Diante deste fenômeno singular na história republicana, Bolsonaro conseguiu capturar um dos mais apodrecidos sintomas de deterioração política e social das últimas décadas na sociedade brasileira: a ascensão das máfias capitalistas que exploram a cultura popular religiosa travestida de fanatismo evangélico e, em particular, as seitas neopentecostais. O parasitismo da religião operada por verdadeiras máquinas eleitorais mafiosas na política brasileira é um capítulo especial e que demonstra o apodrecimento da própria democracia brasileira, com baixa amplitude da cidadania e, agora, se estabelecendo de cepas de ideologia fascista.
Não há dúvida de que Bolsonaro foi um verdadeiro genocida e contribuiu para ampliar, durante a pandemia de COVID-19, desde fevereiro de 2020, o maior número possível de mortes, que circunda por volta dos 700 mil seres humanos os quais não teve sequer uma única visita de Bolsonaro em seus velórios. Ademais, cerca de 35 milhões de pessoas contraíram a doença e um número incalculável delas convive com sequelas até hoje.
Bolsonaro fez de tudo para negligenciar os cuidados sanitários vitais, impediu a compra de vacinas, debochou de doentes e suas vítimas. Nenhum presidente que ocupou o cargo desde a instalação da República por meios democráticos foi tão sórdido, perverso e cruel como Bolsonaro. Ninguém poderá estar alheio à este tão dramático e explícito quadro de pura perversão genocida patrocinada por Bolsonaro.

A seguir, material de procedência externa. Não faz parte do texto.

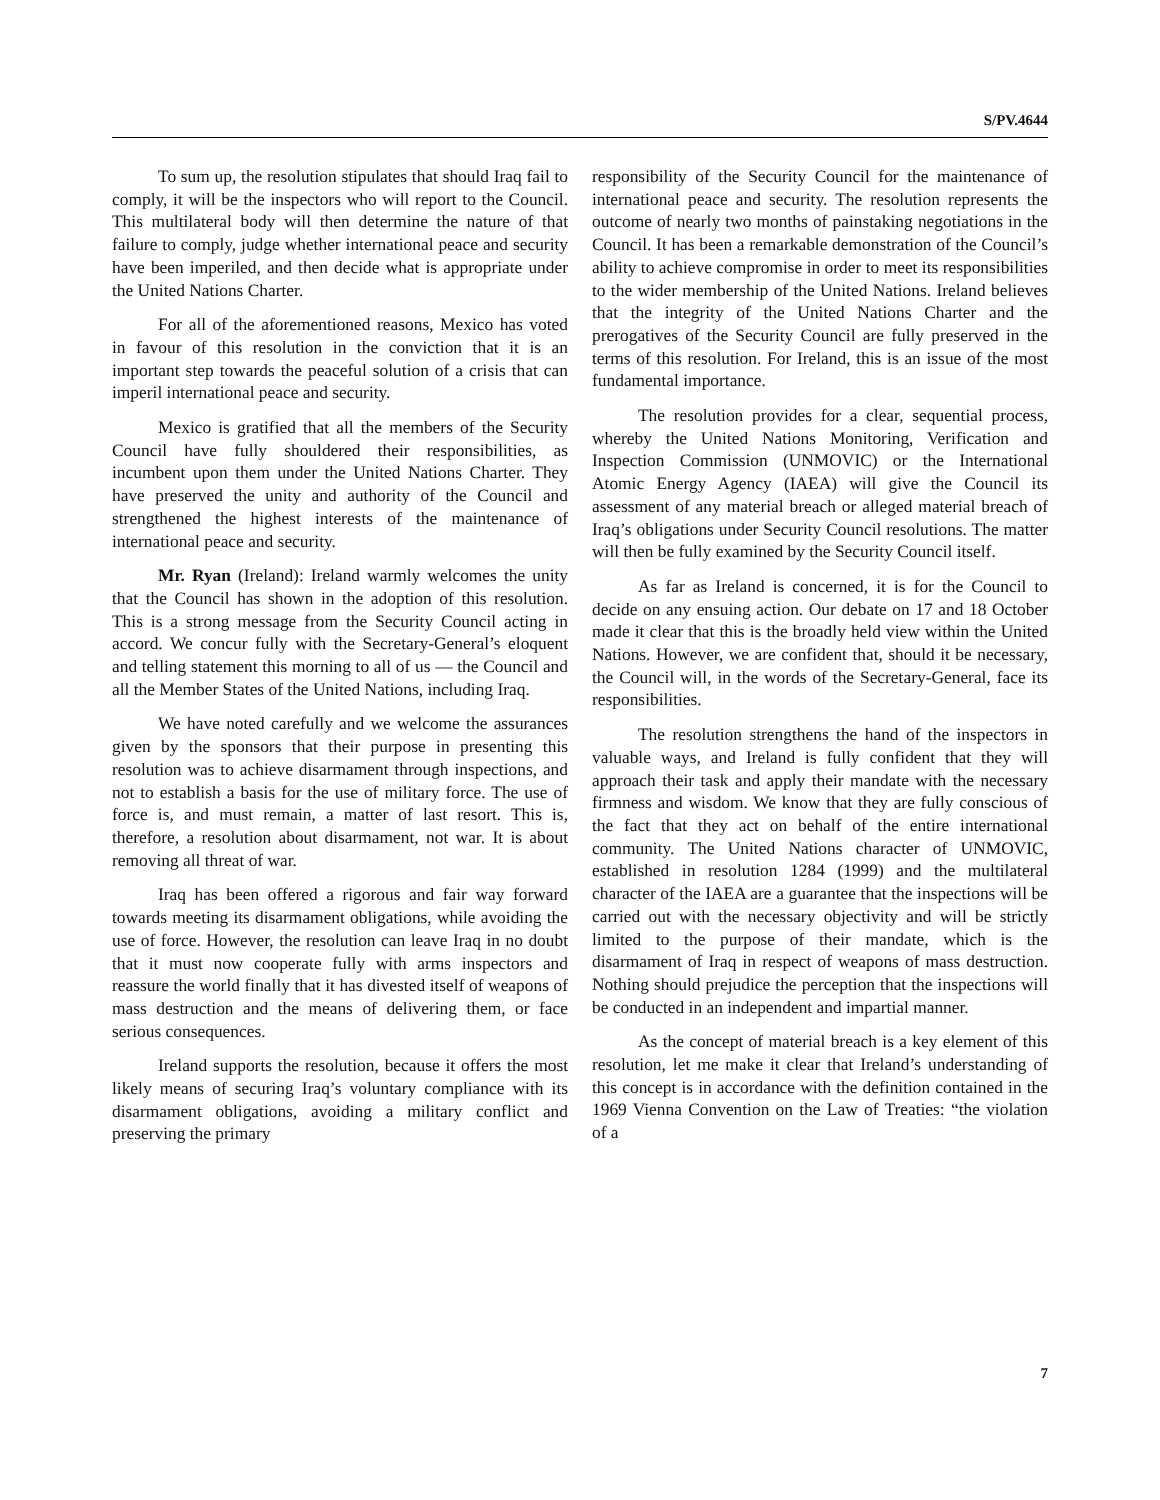S/PV.4644
To sum up, the resolution stipulates that should Iraq fail to comply, it will be the inspectors who will report to the Council. This multilateral body will then determine the nature of that failure to comply, judge whether international peace and security have been imperiled, and then decide what is appropriate under the United Nations Charter.
For all of the aforementioned reasons, Mexico has voted in favour of this resolution in the conviction that it is an important step towards the peaceful solution of a crisis that can imperil international peace and security.
Mexico is gratified that all the members of the Security Council have fully shouldered their responsibilities, as incumbent upon them under the United Nations Charter. They have preserved the unity and authority of the Council and strengthened the highest interests of the maintenance of international peace and security.
Mr. Ryan (Ireland): Ireland warmly welcomes the unity that the Council has shown in the adoption of this resolution. This is a strong message from the Security Council acting in accord. We concur fully with the Secretary-General’s eloquent and telling statement this morning to all of us — the Council and all the Member States of the United Nations, including Iraq.
We have noted carefully and we welcome the assurances given by the sponsors that their purpose in presenting this resolution was to achieve disarmament through inspections, and not to establish a basis for the use of military force. The use of force is, and must remain, a matter of last resort. This is, therefore, a resolution about disarmament, not war. It is about removing all threat of war.
Iraq has been offered a rigorous and fair way forward towards meeting its disarmament obligations, while avoiding the use of force. However, the resolution can leave Iraq in no doubt that it must now cooperate fully with arms inspectors and reassure the world finally that it has divested itself of weapons of mass destruction and the means of delivering them, or face serious consequences.
Ireland supports the resolution, because it offers the most likely means of securing Iraq’s voluntary compliance with its disarmament obligations, avoiding a military conflict and preserving the primary
responsibility of the Security Council for the maintenance of international peace and security. The resolution represents the outcome of nearly two months of painstaking negotiations in the Council. It has been a remarkable demonstration of the Council’s ability to achieve compromise in order to meet its responsibilities to the wider membership of the United Nations. Ireland believes that the integrity of the United Nations Charter and the prerogatives of the Security Council are fully preserved in the terms of this resolution. For Ireland, this is an issue of the most fundamental importance.
The resolution provides for a clear, sequential process, whereby the United Nations Monitoring, Verification and Inspection Commission (UNMOVIC) or the International Atomic Energy Agency (IAEA) will give the Council its assessment of any material breach or alleged material breach of Iraq’s obligations under Security Council resolutions. The matter will then be fully examined by the Security Council itself.
As far as Ireland is concerned, it is for the Council to decide on any ensuing action. Our debate on 17 and 18 October made it clear that this is the broadly held view within the United Nations. However, we are confident that, should it be necessary, the Council will, in the words of the Secretary-General, face its responsibilities.
The resolution strengthens the hand of the inspectors in valuable ways, and Ireland is fully confident that they will approach their task and apply their mandate with the necessary firmness and wisdom. We know that they are fully conscious of the fact that they act on behalf of the entire international community. The United Nations character of UNMOVIC, established in resolution 1284 (1999) and the multilateral character of the IAEA are a guarantee that the inspections will be carried out with the necessary objectivity and will be strictly limited to the purpose of their mandate, which is the disarmament of Iraq in respect of weapons of mass destruction. Nothing should prejudice the perception that the inspections will be conducted in an independent and impartial manner.
As the concept of material breach is a key element of this resolution, let me make it clear that Ireland’s understanding of this concept is in accordance with the definition contained in the 1969 Vienna Convention on the Law of Treaties: “the violation of a
7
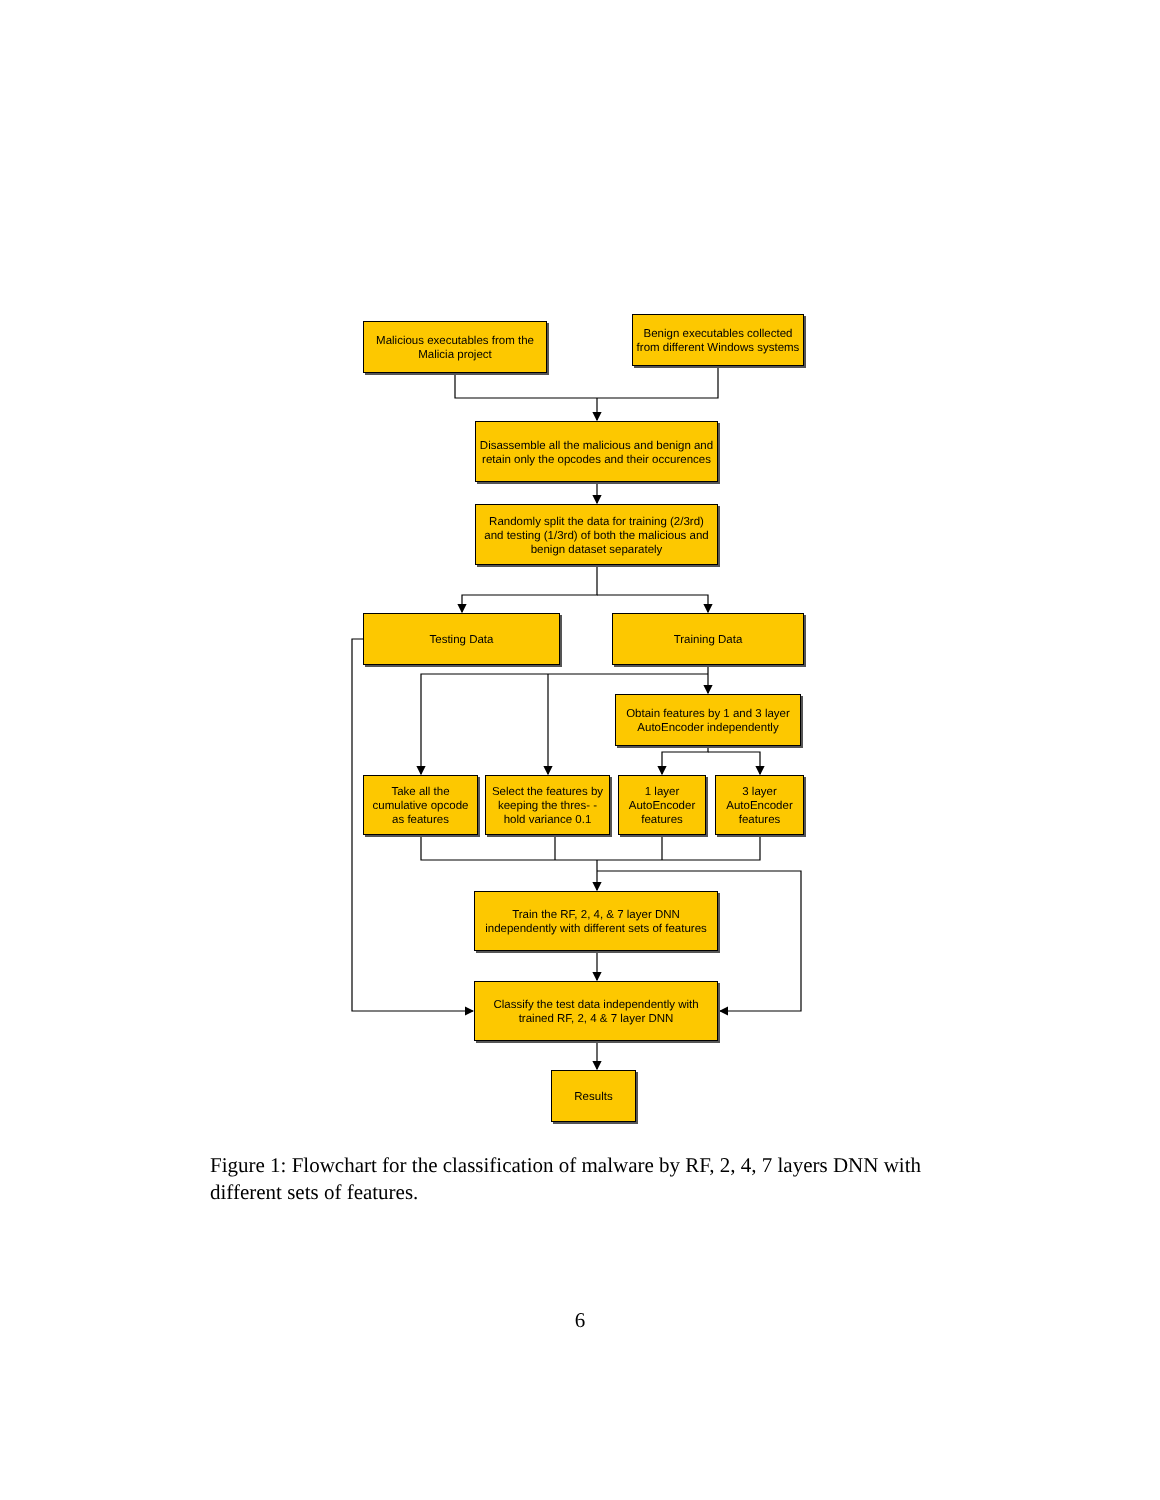Malicious executables from the Malicia project
Benign executables collected from different Windows systems
Disassemble all the malicious and benign and retain only the opcodes and their occurences
Randomly split the data for training (2/3rd) and testing (1/3rd) of both the malicious and benign dataset separately
Testing Data Training Data
Obtain features by 1 and 3 layer AutoEncoder independently
Take all the cumulative opcode as features
Select the features by keeping the thres- -hold variance 0.1
1 layer AutoEncoder features
3 layer AutoEncoder features
Train the RF, 2, 4, & 7 layer DNN independently with different sets of features
Classify the test data independently with trained RF, 2, 4 & 7 layer DNN
Results
Figure 1: Flowchart for the classification of malware by RF, 2, 4, 7 layers DNN with different sets of features.
6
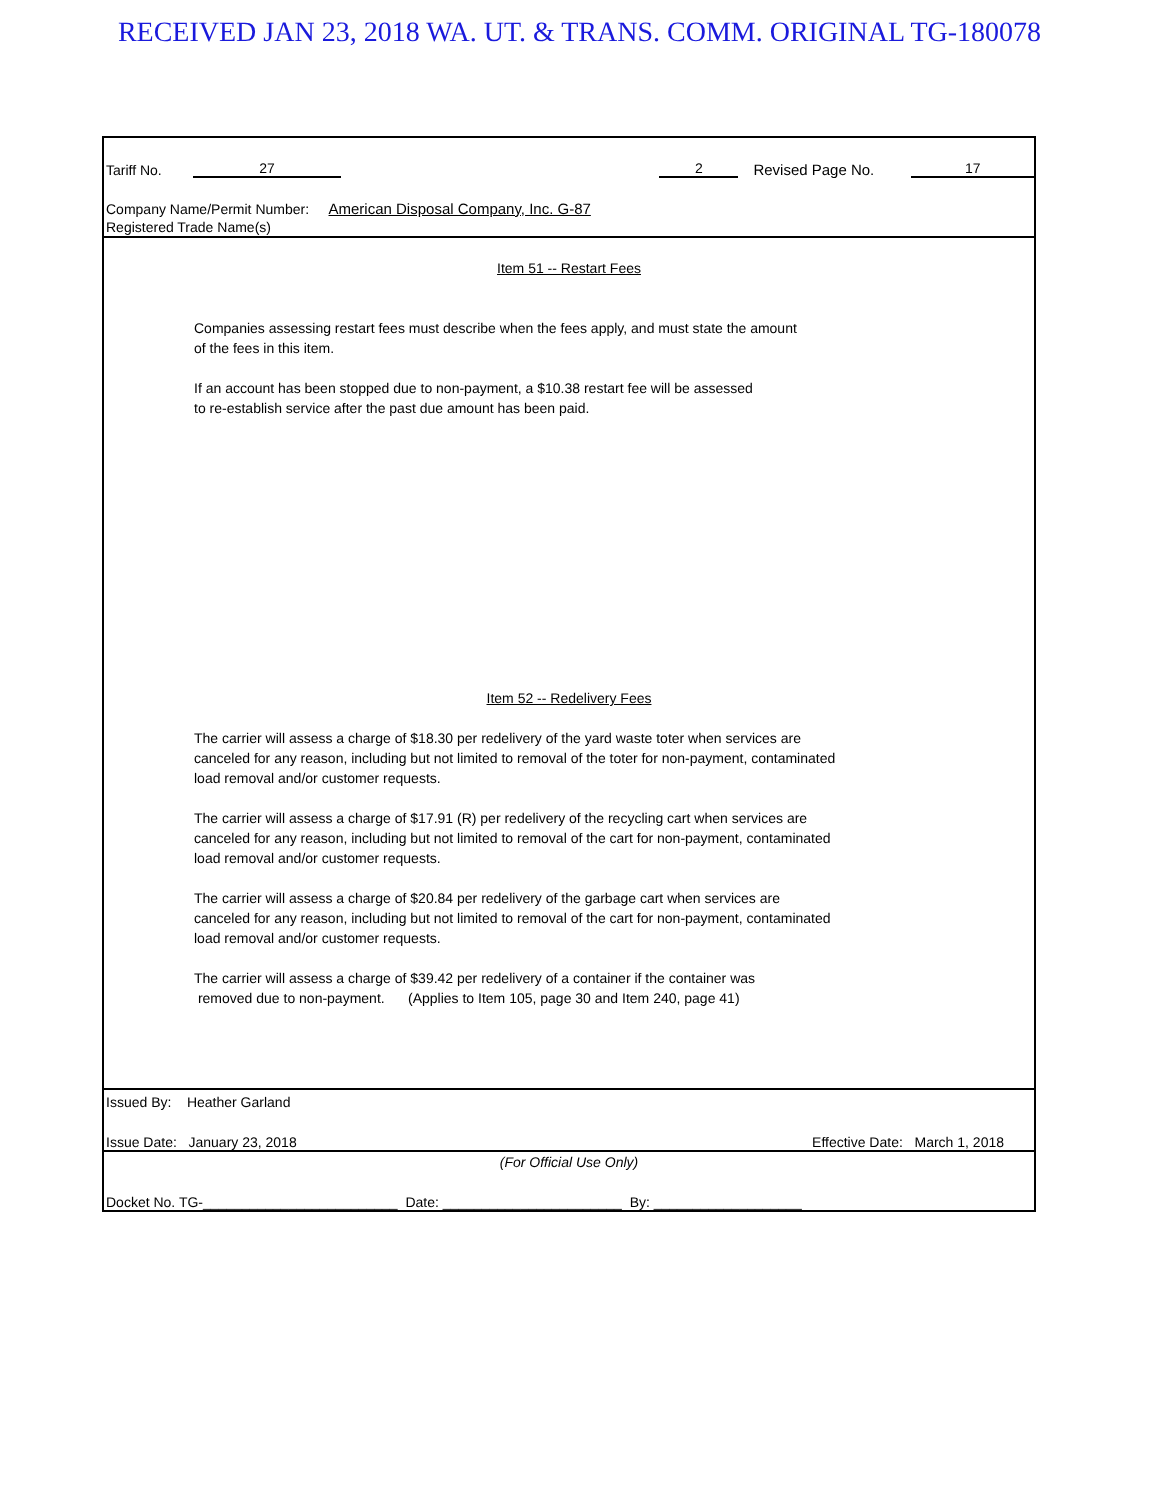RECEIVED JAN 23, 2018 WA. UT. & TRANS. COMM. ORIGINAL TG-180078
Tariff No. 27 2 Revised Page No. 17
Company Name/Permit Number: American Disposal Company, Inc. G-87
Registered Trade Name(s)
Item 51 -- Restart Fees
Companies assessing restart fees must describe when the fees apply, and must state the amount
of the fees in this item.
If an account has been stopped due to non-payment, a $10.38 restart fee will be assessed
to re-establish service after the past due amount has been paid.
Item 52 -- Redelivery Fees
The carrier will assess a charge of $18.30 per redelivery of the yard waste toter when services are
canceled for any reason, including but not limited to removal of the toter for non-payment, contaminated
load removal and/or customer requests.
The carrier will assess a charge of $17.91 (R) per redelivery of the recycling cart when services are
canceled for any reason, including but not limited to removal of the cart for non-payment, contaminated
load removal and/or customer requests.
The carrier will assess a charge of $20.84 per redelivery of the garbage cart when services are
canceled for any reason, including but not limited to removal of the cart for non-payment, contaminated
load removal and/or customer requests.
The carrier will assess a charge of $39.42 per redelivery of a container if the container was
removed due to non-payment. (Applies to Item 105, page 30 and Item 240, page 41)
Issued By: Heather Garland
Issue Date: January 23, 2018 Effective Date: March 1, 2018
(For Official Use Only)
Docket No. TG-_________________________ Date: _______________________ By: ___________________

Como um tresloucado bufão da morte, os principais feitos de Bolsonaro foram alucinar as massas de seus seguidores buscando forjar uma completa loucura narrativa para ocupar a categoria de “inimigos do cidadão de bem”: a velha ficção fantasmagórica e risível ameaça do comunismo, homossexuais, pedófilos, “professores doutrinadores”, indígenas, pobres, negros, mulheres... Até os cuidados pregados por autoridades sanitárias durante a pandemia foram satanizados por Bolsonaro! Lembrar ainda que Bolsonaro insistia, repetidamente, para as pessoas não ficassem em casa e fosse trabalhar em meio a devastação pandêmica! Simplesmente, Bolsonaro, escancaradamente, não se importava se os brasileiros pudessem se contaminar e, com risco de morte. A vida dos brasileiros nunca significou nada para Bolsonaro, exceto a própria e a da sua família. Contrariando os interesses de Bolsonaro, se não fosse a atuação dos governadores com a preocupação de trazer as vacinas para território nacional, os números da tragédia brasileira diante da pandemia poderiam ainda ser mais altos!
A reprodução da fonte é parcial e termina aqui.